- **Provided passage**
Thursday, October 23, 2014

Fixing iPad and iPhone "bricked" by iOS 8.1

So the other week I upgraded my iPad (it's an iPad 2) to iOS 8.0 and since then there was some significant slowdown of apps, and Safari seemed especially effected.  Oh it worked, just not at the brisk pace that I'm used to.  Anyway, last night I finally updated to iOS 8.1

Never, never again will I do such an upgrade to my ever-trusty iPad 2.  And yes, I know that I should upgrade the iPad itself.  It's three and a half years old, after all.  I guess it's seen me through an awful lot so there's that sentimental value.  If and when I finally retire it I'm thinking of putting it in a shadowbox and hang it on my wall.  But until then I'd still like to get at least a little life out of it.

Anyway, I started the update and went to sleep and when I woke up this morning it was supposed to have been all ready to go.  Except that it was even slower than it had been before.  So, I powered-down and waited 30 seconds then turned it on again.  And for the next 30 minutes or so I was staring at the silver Apple logo in the middle of a black screen and going nowhere fast.

I was immediately terrified that my iPad had become broken or bricked or something and that I would never see it or the data I had stored on it ever again.

Some Google-ing however indicated that I was far from alone: many people using older iPads (I've seen reports of iPad 3 and perhaps the generation after that) have been affected by iOS 8.1 and many iPhones going back to iPhone 5.  You would think that there would be some kind of thorough analysis and de-bugging, and at the very least have the device inform users when the newest iOS is incompatible with their device.  Some are wondering if this is apparently Apple's way of compelling consumers to buy the latest version of the hardware.

I know that the newest iPad Air is out this week, and I'm considering getting it soon.  In the meantime I do need my iPad now to be working.

Well, it took me an a hour and a half, but I did come up with something that gets the iPad un-bricked and if there's any consistency between the device itself and iTunes (note: make sure your iTunes is updated to the latest version) this will probably work for you too if your own device is hit with a "black screen of death"...

1.  Open up iTunes on your PC or Mac (I'm using Windows Vista... yeah yeah I'm a glutton for punishment).

2.  With your device unconnected to your computer, make sure your iPad or iPhone is already powered-on.  It's okay if it's still showing the black screen and logo: we're about to fix that!

3.  Connect the iGimmick to your computer/iTunes through the cable.

4.You should see iTunes acknowledging the presence of the device.  If your computer is anything like mine you will see that it's setting up new device stuff through the USB.  THIS IS A GOOD THING!  DON'T UNCONNECT YOUR iTHINGY UNTIL IT'S FINISHED DOING THIS!  You should know when it's done when your iPhone or iPad screen comes up as usual, with all your icons and wallpaper and whatnot.  If you can maneuver around the screen with your finger like usual that should indicate that the device has been re-set and back to normal.  But just in case I would leave it still communicating with iTunes for a little while (say, 10 minutes or so).

- **Tasks**
A - In the iOS 8.1 post, what model of iPad does the writer own?
B - Carry on the iOS 8.1 post, picking up right after its final sentence.

- **Records excerpted from a collection**
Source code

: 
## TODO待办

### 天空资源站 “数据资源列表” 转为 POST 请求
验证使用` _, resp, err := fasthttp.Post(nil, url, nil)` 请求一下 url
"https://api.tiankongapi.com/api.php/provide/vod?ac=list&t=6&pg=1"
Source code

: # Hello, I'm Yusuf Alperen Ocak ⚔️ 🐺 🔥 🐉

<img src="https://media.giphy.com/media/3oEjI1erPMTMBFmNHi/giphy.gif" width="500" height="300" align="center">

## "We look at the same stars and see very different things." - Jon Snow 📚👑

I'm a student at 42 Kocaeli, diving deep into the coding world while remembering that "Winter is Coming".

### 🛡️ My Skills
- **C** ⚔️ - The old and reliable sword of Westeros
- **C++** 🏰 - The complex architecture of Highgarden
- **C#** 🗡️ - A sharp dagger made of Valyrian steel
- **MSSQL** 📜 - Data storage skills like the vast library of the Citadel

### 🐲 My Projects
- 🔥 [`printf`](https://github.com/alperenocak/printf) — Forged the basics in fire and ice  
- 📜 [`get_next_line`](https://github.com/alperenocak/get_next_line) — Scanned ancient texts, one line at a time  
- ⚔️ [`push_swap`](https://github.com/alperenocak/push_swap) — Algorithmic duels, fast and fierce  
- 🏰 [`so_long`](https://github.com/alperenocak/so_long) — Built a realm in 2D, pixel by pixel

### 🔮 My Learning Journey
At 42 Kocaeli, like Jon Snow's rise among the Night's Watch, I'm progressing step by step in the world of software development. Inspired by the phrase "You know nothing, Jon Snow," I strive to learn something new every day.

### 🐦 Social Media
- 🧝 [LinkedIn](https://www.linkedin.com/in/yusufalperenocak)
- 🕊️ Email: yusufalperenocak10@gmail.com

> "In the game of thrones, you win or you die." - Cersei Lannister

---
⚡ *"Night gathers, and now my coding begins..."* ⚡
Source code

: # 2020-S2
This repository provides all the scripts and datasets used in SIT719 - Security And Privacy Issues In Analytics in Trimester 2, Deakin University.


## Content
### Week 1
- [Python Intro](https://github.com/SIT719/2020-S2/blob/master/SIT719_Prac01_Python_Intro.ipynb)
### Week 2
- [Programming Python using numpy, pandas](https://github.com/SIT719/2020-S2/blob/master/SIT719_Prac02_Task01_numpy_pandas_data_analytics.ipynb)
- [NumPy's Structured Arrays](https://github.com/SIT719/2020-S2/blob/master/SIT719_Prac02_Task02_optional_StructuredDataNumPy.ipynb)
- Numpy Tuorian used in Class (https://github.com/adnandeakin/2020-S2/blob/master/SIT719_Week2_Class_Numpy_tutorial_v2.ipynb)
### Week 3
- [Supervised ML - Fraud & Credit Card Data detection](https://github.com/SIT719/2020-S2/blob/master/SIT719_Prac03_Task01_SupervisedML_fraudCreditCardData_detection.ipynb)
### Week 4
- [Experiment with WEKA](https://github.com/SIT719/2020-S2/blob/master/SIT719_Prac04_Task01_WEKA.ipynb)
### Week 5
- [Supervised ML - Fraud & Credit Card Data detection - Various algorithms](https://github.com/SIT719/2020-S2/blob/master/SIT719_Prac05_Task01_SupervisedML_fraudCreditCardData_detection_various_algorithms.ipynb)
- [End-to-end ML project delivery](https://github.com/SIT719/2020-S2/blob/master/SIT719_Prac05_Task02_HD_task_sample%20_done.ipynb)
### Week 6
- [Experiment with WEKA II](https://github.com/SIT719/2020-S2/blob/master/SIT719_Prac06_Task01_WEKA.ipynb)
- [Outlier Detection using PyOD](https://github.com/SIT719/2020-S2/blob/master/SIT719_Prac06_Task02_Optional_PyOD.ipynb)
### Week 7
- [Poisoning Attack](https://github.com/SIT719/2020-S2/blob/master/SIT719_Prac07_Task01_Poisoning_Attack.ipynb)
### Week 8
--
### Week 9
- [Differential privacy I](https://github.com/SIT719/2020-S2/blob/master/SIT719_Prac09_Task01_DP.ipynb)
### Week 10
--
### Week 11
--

- **Task-by-task outputs**
A - An iPad 2.

B -
5.  While you're waiting for that, it's a good time to start backing up your iToy... so do that.  Do it now.  Or perish in flames.  It's your choice, but not really.

6.  After the backup is done (it took mine about 15 minutes because I had so many space-hoggin' apps on it... and other stuff) it is probably good to do.  Disconnect as normal and proceed to continue enjoying your iGadget as normal.

Last night I updated over the house network via wi-fi instead of going through iTunes, and I'm wondering if that is what was part of the problem.  Maybe, maybe not.  Worth pondering.  All I know is that once it was physically hooked-up with iTunes things started going back to normal.

Now, there's one thing that I haven't done so far.  I haven't powered-down and tried to turn it back on.  Because I'm kinda leery about doing so and having to go through this crap all over again.  I may try it tomorrow if I'm brave enough (I'm trying to get some book written  this afternoon/evening so while I'm in that groove).  If it works I'll let y'all know.  Or if it works for you, feel free to leave a comment about it.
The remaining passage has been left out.